Dealing effectively at the political level with these conflicting perspectives, expectations and demands will require more imaginative thinking and action than a rejigging of Enlightenment-based institutional designs.

Other factors

Supranational institutions and sovereignty: The greatly expanded and speeded up movement of information, capital, money and people, coupled with widening international treaty-making on issues ranging from the environment to weapons control to human rights both constrains central government and is perceived to do so – and is resented by a population used to swift and untrammelled action by its governments in response to its demands, especially since to ordinary folk power seems to many to have been ceded to multinational companies.

Subnational government: The new government’s decision to grant a power of general competence to and enter into a new partnership with local government, implying a degree of power-sharing or at least governance-sharing (devolution, not just delegation), has constitutional implications in a country hitherto thoroughly unitary in its governance arrangements. (Tino rangatiratanga has, in some definitions, a parallel implication.)

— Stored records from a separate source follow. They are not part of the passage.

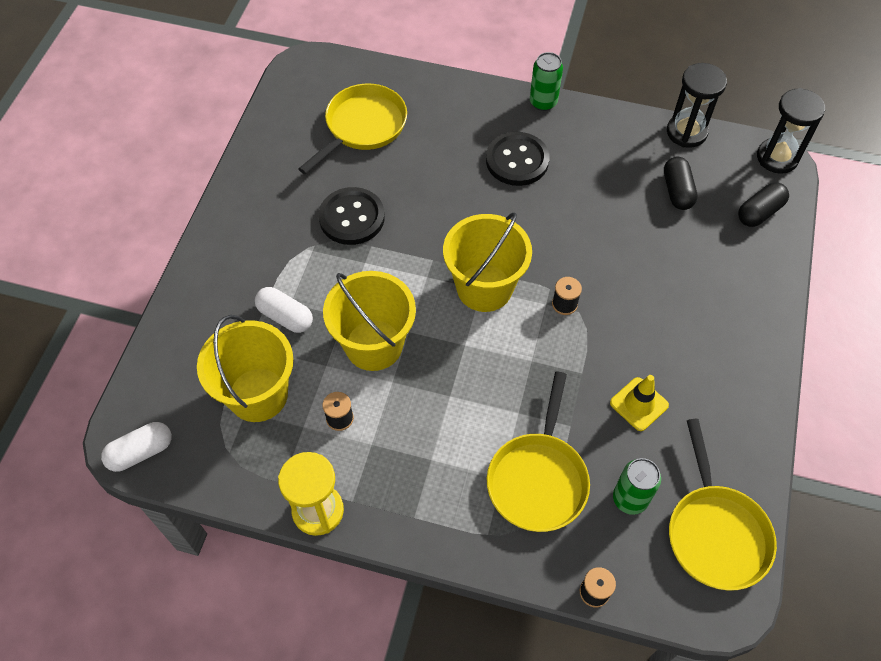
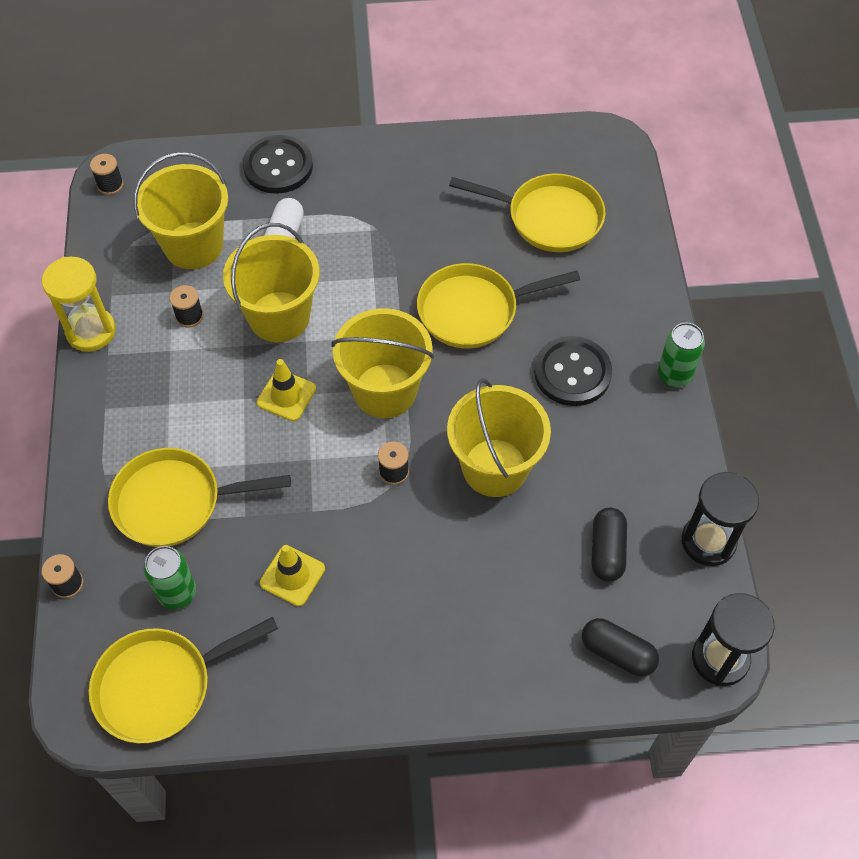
camera: 70 degrees right, 0 degrees up
(141, 452) = (110, 185): white capsule -> black spool
(352, 217) = (424, 248): black button -> black button (278, 166)
(431, 203) = (474, 310): none -> yellow pan
(460, 361) = (286, 395): none -> yellow traffic cone
(584, 236) = (495, 467): none -> yellow bucket
(677, 191) = (607, 551): black capsule -> black capsule turned 60 degrees counterclockwise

Immigration and refugees: The presence and growth of ethnic minorities will challenge the values underlying our constitutional arrangements.

Direct democracy has become more important in voters’ minds as the mass party, with its broad channels for education and feedback, has been replaced by the cadre party. It is now unthinkable that major changes can be made to the constitution without a referendum. (Also it is very unlikely voters would accept a nominated president instead of a directly-elected one.) The demands in the 1980s for means to restrain governments by means of referendum have abated since MMP and since the relative failure of the citizens-initiated referendum (CIR) process. However, if Parliament does not act on the two CIRs passed overwhelmingly in 1999 demands for a binding referendum process may redevelop. Politicians’ sensitivity to public opinion polls has also introduced a dimension of direct democracy.

The media are a more important element in the political process as the mass party has declined. The media also provide another (unreliable) channel of direct feedback through talkback radio.

The courts have assumed a wider role in challenging government actions and legitimacy and, in the case of the Treaty of Waitangi, developing the constitution. It is unclear how voters will react if this process continues.